A stamp is supposed to be simple: verify the ID, witness the signature, apply the seal, move on. Lila Mercer has built a life on that simplicity-mobile notary work squeezed between rent, school pickups, and a child who still believes "official" means safe. Then an after-hours call sends her to an industrial lot, cash in hand, where the signer's fear doesn't match the paperwork.
The next day, the pressure arrives with a smile. Unknown numbers. "Friendly" advice. Automated confidentiality notices that insist silence is "implied." A vendor portal that promises protection-if she routes herself through their channel.
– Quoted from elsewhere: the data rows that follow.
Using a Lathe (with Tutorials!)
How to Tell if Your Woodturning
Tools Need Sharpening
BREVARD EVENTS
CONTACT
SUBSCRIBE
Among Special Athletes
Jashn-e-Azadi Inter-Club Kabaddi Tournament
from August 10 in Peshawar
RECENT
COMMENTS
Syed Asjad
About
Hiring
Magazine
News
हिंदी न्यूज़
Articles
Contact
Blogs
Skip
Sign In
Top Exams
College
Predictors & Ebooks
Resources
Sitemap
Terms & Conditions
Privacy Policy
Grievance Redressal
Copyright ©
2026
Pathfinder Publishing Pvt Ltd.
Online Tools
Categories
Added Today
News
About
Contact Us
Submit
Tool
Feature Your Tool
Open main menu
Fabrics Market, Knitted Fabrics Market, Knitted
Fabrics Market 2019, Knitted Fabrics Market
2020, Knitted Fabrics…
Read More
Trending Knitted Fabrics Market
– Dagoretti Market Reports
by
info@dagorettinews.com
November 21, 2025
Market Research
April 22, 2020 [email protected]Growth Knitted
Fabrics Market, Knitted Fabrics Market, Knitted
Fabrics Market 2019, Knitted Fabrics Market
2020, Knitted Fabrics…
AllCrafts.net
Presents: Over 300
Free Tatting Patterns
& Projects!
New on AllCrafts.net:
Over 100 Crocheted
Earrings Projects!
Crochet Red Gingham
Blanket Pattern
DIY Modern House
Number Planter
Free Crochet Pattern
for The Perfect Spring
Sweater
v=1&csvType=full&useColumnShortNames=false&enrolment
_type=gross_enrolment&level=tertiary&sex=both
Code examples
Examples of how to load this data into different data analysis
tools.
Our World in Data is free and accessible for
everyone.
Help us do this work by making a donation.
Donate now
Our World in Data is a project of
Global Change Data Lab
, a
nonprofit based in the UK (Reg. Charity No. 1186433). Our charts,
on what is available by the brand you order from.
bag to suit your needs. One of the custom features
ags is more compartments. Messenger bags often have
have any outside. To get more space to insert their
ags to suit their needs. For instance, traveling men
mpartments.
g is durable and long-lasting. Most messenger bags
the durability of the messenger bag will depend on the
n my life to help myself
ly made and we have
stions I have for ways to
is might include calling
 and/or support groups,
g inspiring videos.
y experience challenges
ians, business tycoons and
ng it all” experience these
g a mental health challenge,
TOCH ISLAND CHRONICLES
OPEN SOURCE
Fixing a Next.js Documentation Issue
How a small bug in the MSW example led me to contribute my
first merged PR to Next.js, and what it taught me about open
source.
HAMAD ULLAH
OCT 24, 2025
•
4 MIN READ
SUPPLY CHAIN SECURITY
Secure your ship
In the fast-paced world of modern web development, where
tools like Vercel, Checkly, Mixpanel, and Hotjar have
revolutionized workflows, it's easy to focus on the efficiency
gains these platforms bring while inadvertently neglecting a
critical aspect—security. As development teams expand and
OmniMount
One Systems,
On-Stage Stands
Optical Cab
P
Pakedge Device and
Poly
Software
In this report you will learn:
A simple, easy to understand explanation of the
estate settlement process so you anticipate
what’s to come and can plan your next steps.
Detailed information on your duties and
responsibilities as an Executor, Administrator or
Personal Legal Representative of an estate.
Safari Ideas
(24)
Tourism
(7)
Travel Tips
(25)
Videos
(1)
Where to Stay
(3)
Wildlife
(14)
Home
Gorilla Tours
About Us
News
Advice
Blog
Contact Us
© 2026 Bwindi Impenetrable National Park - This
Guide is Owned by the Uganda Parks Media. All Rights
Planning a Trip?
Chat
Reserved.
When Lila refuses, the system doesn't explode. It tightens. Her commission file shifts. Her concern gets reframed as misconduct. Her attempts to verify facts get labeled harassment.
Lila does the only thing she can do without permission: she keeps her own record. Logs. Screenshots. Voicemails. Email headers. Metadata. She finds the pattern hiding in plain sight-contractors behind interfaces, cutouts behind offices, and risk-management dressed as professionalism. With a sharp attorney at her side, she turns a quiet intimidation campaign into an inquiry the system can't "clean" away.
SEAL is a tense procedural thriller about how institutions manufacture truth through routine-and how refusal begins, not with certainty, but with documentation.